PROBLEM REQUIREMENTS: Nothing but the text of the listing, repeated exactly, belongs in the answer; leave the images out.
>>>>
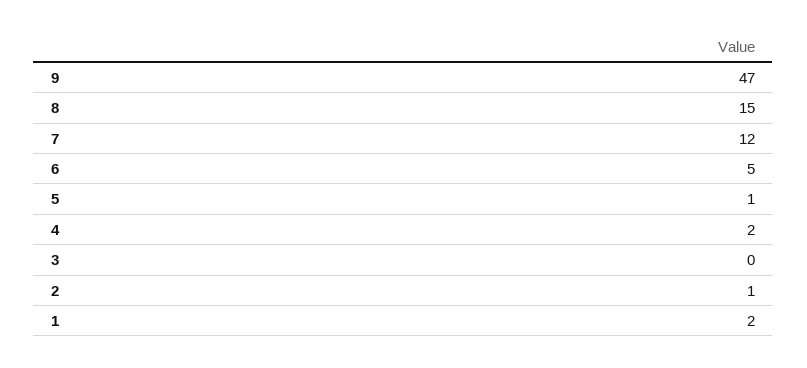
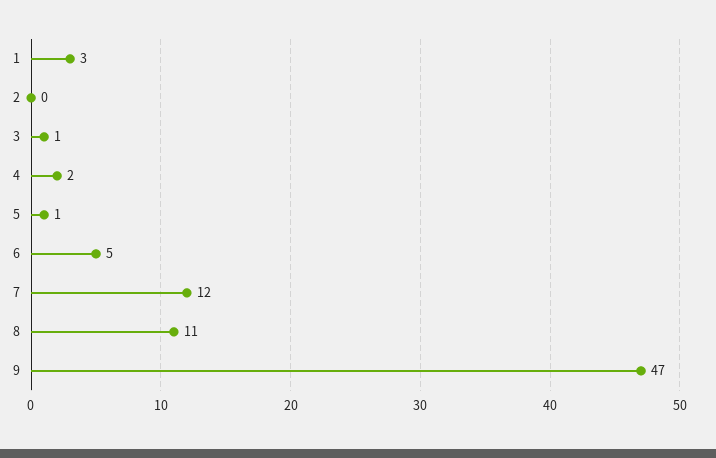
8: 15 -> 11
3: 0 -> 1
2: 1 -> 0
1: 2 -> 3

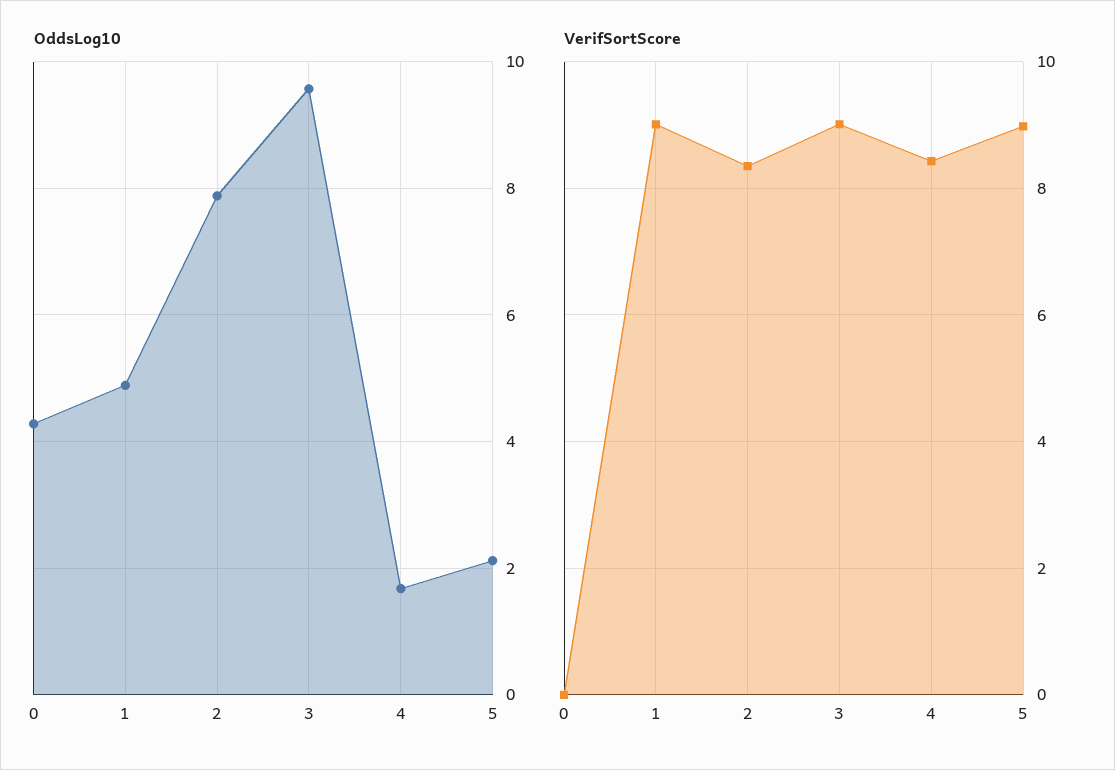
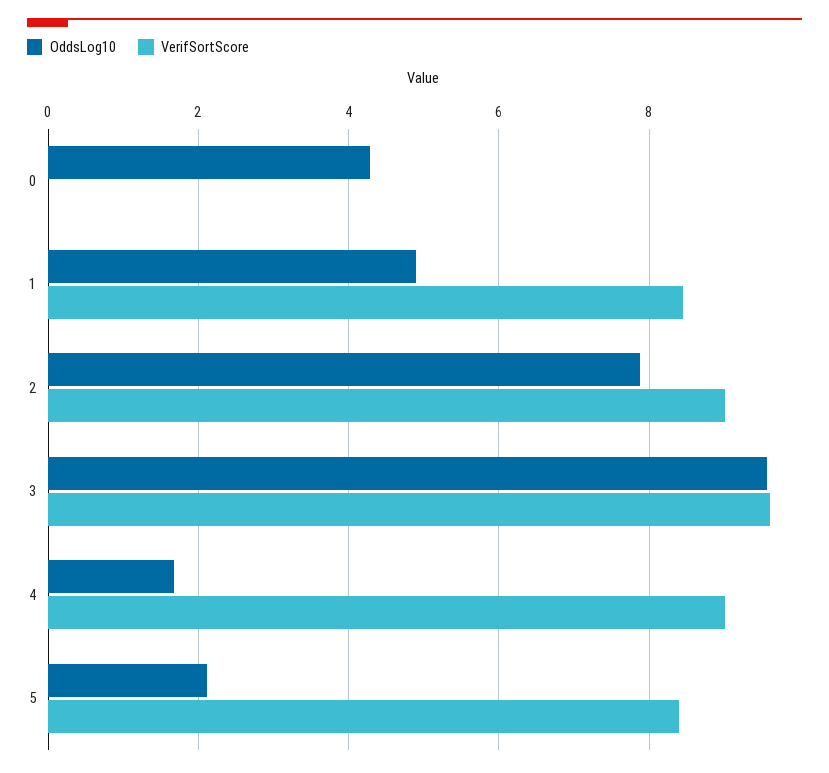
VerifSortScore, 1: 9 -> 8.4
VerifSortScore, 2: 8.4 -> 9
VerifSortScore, 3: 9 -> 9.6
VerifSortScore, 4: 8.4 -> 9
VerifSortScore, 5: 9 -> 8.4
<<<<
RESPONSE FOR THIS EXERCISE:
8: 15 -> 11
3: 0 -> 1
2: 1 -> 0
1: 2 -> 3

VerifSortScore, 1: 9 -> 8.4
VerifSortScore, 2: 8.4 -> 9
VerifSortScore, 3: 9 -> 9.6
VerifSortScore, 4: 8.4 -> 9
VerifSortScore, 5: 9 -> 8.4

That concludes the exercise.